Coordinate Transformations
A lot of conventions as to how we do things are arbitrary. For example, driving on the left side of the road is not inherently better or worse than driving on the right side. But if users of the same road don’t all agree to drive on the same side, then the result is grief.
The same is true of computer graphics. For example, coordinate systems can be right-handed or left-handed; if you imagine placing your eye at the (0, 0, 0) point and looking in turn in the direction of the positive-X, positive-Y and positive-Z axes, if your gaze describes a clockwise rotation, then the coordinate system is right-handed, while anticlockwise means it is left-handed. One way to remember which is which is to hold your thumb, index finger and middle finger out at right angles to each other, calling the thumb direction positive-X, index finger pointing at positive-Y, and middle finger at positive-Z; if you do this with your right hand, then the coordinate system is (naturally) right-handed; while your left hand defines a left-handed coordinate system.
The recommended convention (used in most 3D software) is to define your model/scene in a right-handed coordinate system.
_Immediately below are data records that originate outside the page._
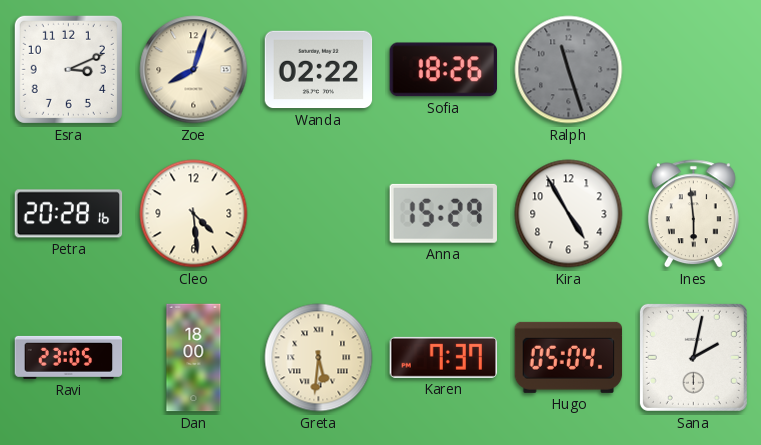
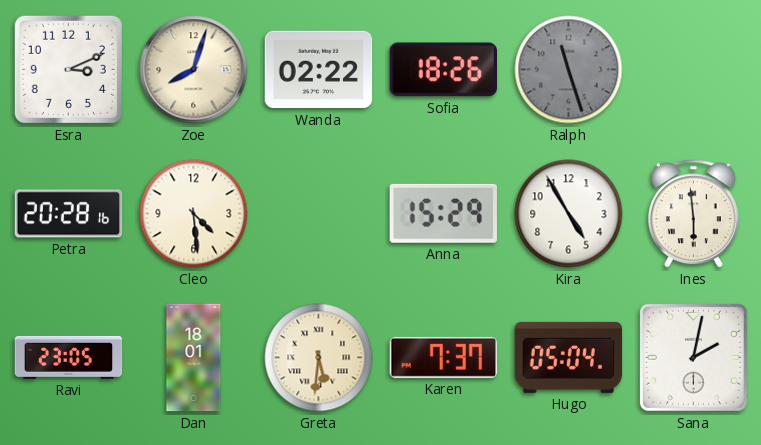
Dan: 18:00 -> 18:01
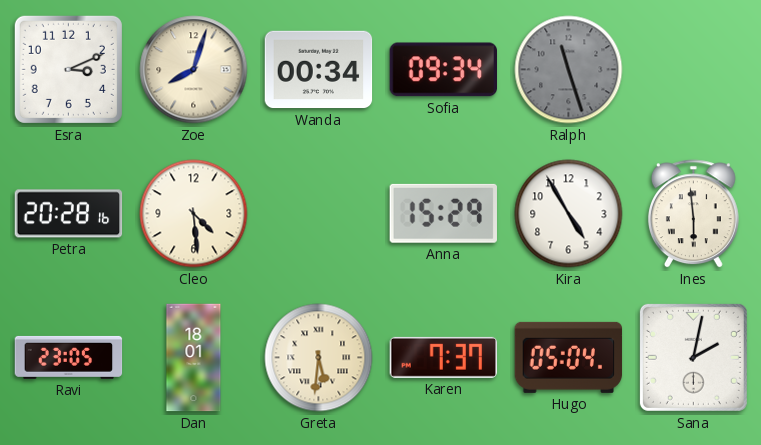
Wanda: 02:22 -> 00:34
Sofia: 18:26 -> 09:34
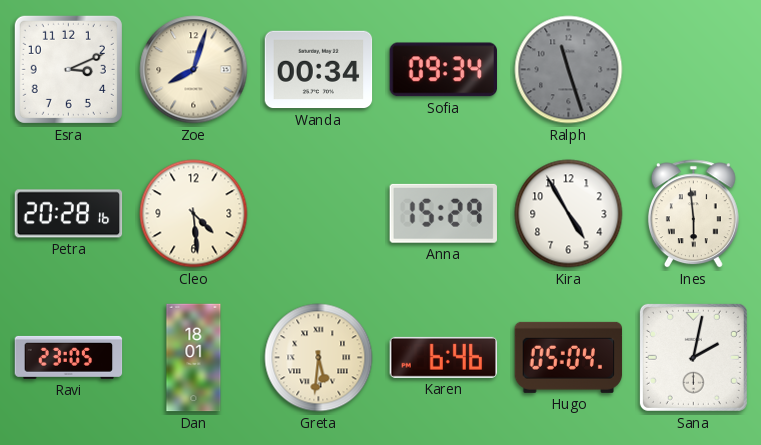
Karen: 7:37 -> 6:46
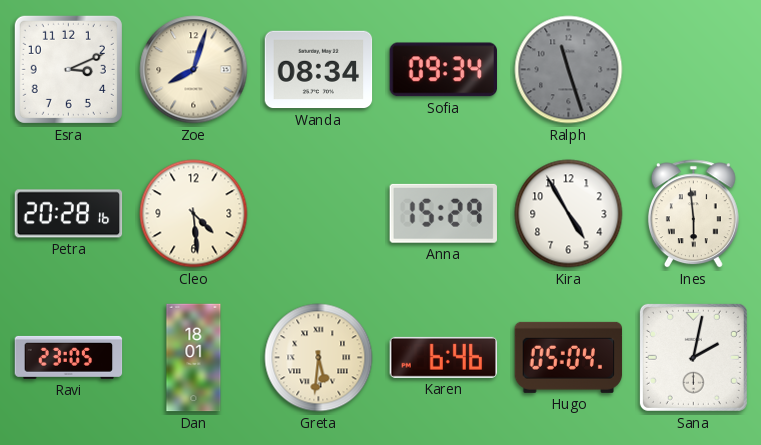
Wanda: 00:34 -> 08:34
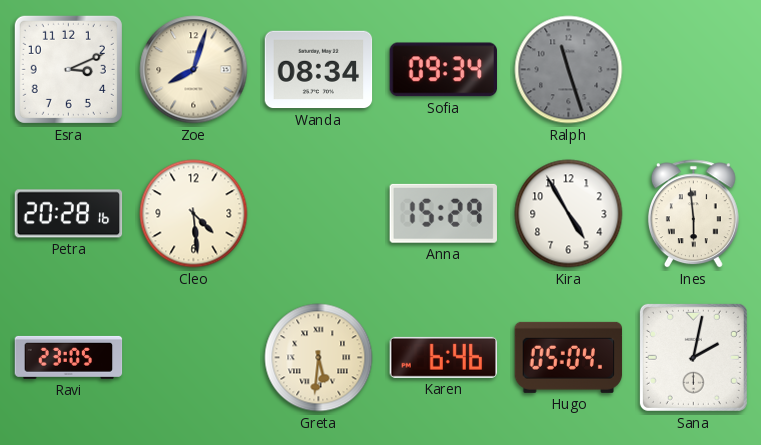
Dan: 18:01 -> none
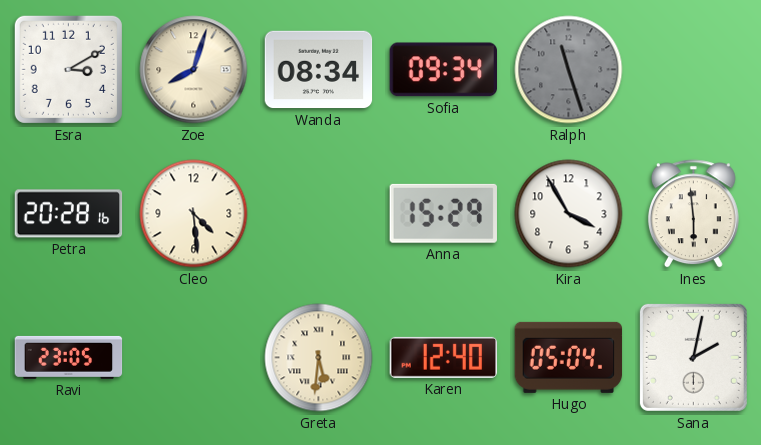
Esra: 3:11 -> 3:10
Kira: 4:55 -> 3:55
Karen: 6:46 -> 12:40
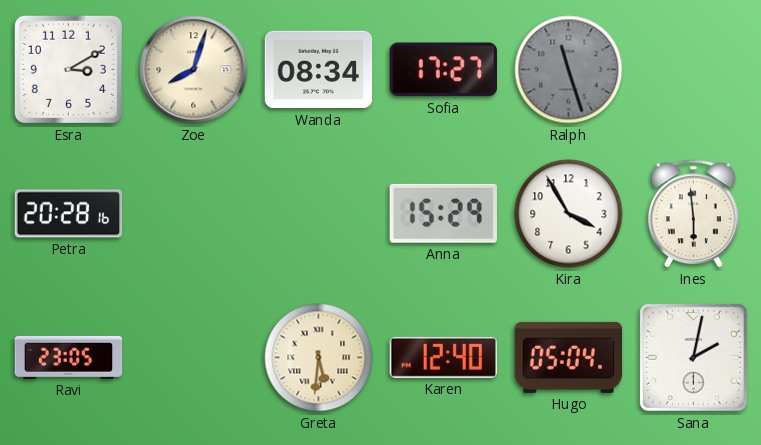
Sofia: 09:34 -> 17:27
Cleo: 4:29 -> none
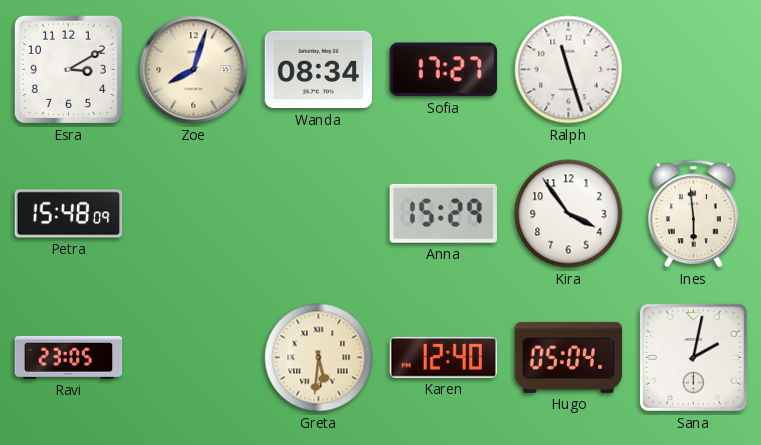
Ralph dial: grey -> white
Petra: 20:28 -> 15:48
Kira: 3:55 -> 3:54
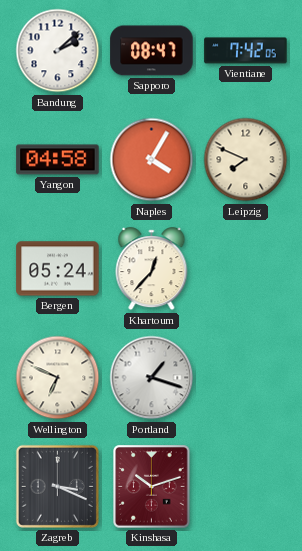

It is quite common in computer graphics to be working in a number of different coordinate systems. For example, a model of a car is defined in terms of its own model coordinate system. To place the car in a scene, perhaps moving along a road, involves transforming those model coordinates to the world coordinates of the scene. The placement of the “camera” (actually the representation of the eye position of the person viewing the scene) then involves transforming these world coordinates into eye coordinates, which are then finally transformed into normalized device coordinates and mapped to pixels on the user’s display.
And just to add to the fun, the car model itself may have multiple coordinate systems. For example, each wheel may be defined in its own child coordinate system, in which it rotates relative to its parent, namely the body of the car. Because the wheel is transformed relative to the car, it automatically gets the car transformation as well, so moving the car through the scene is sufficient to bring the wheels along, they don’t need to be separately repositioned.